ABOUT THIS TASK.
Print each record below character for character.

______________________________

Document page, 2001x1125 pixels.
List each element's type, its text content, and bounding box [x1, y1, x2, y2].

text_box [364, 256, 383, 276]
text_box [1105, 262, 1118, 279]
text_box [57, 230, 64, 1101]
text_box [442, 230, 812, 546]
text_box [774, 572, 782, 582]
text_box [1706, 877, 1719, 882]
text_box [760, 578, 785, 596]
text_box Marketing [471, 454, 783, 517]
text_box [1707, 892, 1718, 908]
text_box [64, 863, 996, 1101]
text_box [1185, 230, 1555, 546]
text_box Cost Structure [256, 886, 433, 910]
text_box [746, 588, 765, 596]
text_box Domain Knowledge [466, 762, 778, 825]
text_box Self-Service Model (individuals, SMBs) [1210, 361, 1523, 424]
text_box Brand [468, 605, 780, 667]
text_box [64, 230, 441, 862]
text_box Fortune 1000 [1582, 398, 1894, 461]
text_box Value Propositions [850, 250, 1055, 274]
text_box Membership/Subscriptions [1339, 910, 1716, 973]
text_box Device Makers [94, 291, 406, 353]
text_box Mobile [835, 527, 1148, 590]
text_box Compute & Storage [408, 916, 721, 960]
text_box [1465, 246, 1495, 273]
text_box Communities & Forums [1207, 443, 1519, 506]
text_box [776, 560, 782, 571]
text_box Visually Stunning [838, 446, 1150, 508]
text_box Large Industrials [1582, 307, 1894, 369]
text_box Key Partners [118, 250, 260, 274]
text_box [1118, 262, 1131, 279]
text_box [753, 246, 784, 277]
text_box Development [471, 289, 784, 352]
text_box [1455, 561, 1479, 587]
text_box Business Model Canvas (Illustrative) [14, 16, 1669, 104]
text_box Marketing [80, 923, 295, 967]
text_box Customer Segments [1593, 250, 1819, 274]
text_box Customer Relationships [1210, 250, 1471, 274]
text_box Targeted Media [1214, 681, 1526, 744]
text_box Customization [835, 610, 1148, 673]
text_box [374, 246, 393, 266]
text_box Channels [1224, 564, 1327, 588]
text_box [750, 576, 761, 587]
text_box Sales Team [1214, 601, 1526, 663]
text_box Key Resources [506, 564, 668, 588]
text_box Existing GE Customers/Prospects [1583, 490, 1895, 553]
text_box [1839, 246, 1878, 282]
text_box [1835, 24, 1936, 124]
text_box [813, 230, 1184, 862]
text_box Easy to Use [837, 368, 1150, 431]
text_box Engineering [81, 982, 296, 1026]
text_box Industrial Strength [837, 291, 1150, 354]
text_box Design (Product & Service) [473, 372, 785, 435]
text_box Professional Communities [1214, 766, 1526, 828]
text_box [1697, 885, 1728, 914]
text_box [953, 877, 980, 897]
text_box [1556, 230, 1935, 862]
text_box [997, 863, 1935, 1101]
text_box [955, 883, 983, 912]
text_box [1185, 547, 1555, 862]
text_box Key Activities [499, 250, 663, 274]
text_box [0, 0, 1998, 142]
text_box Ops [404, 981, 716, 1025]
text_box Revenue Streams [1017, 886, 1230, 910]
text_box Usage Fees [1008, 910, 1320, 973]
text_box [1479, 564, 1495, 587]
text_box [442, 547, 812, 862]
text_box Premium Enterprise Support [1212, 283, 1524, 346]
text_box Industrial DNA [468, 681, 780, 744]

______________________________

REPLY.
Document page, 2001x1125 pixels.
List each element's type, its text content, and bounding box [x1, y1, x2, y2].

text_box [364, 256, 383, 276]
text_box [1105, 262, 1118, 279]
text_box [57, 230, 64, 1101]
text_box [442, 230, 812, 546]
text_box [774, 572, 782, 582]
text_box [1706, 877, 1719, 882]
text_box [760, 578, 785, 596]
text_box Marketing [471, 454, 783, 517]
text_box [1707, 892, 1718, 908]
text_box [64, 863, 996, 1101]
text_box [1185, 230, 1555, 546]
text_box Cost Structure [256, 886, 433, 910]
text_box [746, 588, 765, 596]
text_box Domain Knowledge [466, 762, 778, 825]
text_box Self-Service Model (individuals, SMBs) [1210, 361, 1523, 424]
text_box Brand [468, 605, 780, 667]
text_box [64, 230, 441, 862]
text_box Fortune 1000 [1582, 398, 1894, 461]
text_box Value Propositions [850, 250, 1055, 274]
text_box Membership/Subscriptions [1339, 910, 1716, 973]
text_box Device Makers [94, 291, 406, 353]
text_box Mobile [835, 527, 1148, 590]
text_box Compute & Storage [408, 916, 721, 960]
text_box [1465, 246, 1495, 273]
text_box Communities & Forums [1207, 443, 1519, 506]
text_box [776, 560, 782, 571]
text_box Visually Stunning [838, 446, 1150, 508]
text_box Large Industrials [1582, 307, 1894, 369]
text_box Key Partners [118, 250, 260, 274]
text_box [1118, 262, 1131, 279]
text_box [753, 246, 784, 277]
text_box Development [471, 289, 784, 352]
text_box [1455, 561, 1479, 587]
text_box Business Model Canvas (Illustrative) [14, 16, 1669, 104]
text_box Marketing [80, 923, 295, 967]
text_box Customer Segments [1593, 250, 1819, 274]
text_box Customer Relationships [1210, 250, 1471, 274]
text_box Targeted Media [1214, 681, 1526, 744]
text_box Customization [835, 610, 1148, 673]
text_box [374, 246, 393, 266]
text_box Channels [1224, 564, 1327, 588]
text_box [750, 576, 761, 587]
text_box Sales Team [1214, 601, 1526, 663]
text_box Key Resources [506, 564, 668, 588]
text_box Existing GE Customers/Prospects [1583, 490, 1895, 553]
text_box [1839, 246, 1878, 282]
text_box [1835, 24, 1936, 124]
text_box [813, 230, 1184, 862]
text_box Easy to Use [837, 368, 1150, 431]
text_box Engineering [81, 982, 296, 1026]
text_box Industrial Strength [837, 291, 1150, 354]
text_box Design (Product & Service) [473, 372, 785, 435]
text_box Professional Communities [1214, 766, 1526, 828]
text_box [1697, 885, 1728, 914]
text_box [953, 877, 980, 897]
text_box [1556, 230, 1935, 862]
text_box [997, 863, 1935, 1101]
text_box [955, 883, 983, 912]
text_box [1185, 547, 1555, 862]
text_box Key Activities [499, 250, 663, 274]
text_box [0, 0, 1998, 142]
text_box Ops [404, 981, 716, 1025]
text_box Revenue Streams [1017, 886, 1230, 910]
text_box Usage Fees [1008, 910, 1320, 973]
text_box [1479, 564, 1495, 587]
text_box [442, 547, 812, 862]
text_box Premium Enterprise Support [1212, 283, 1524, 346]
text_box Industrial DNA [468, 681, 780, 744]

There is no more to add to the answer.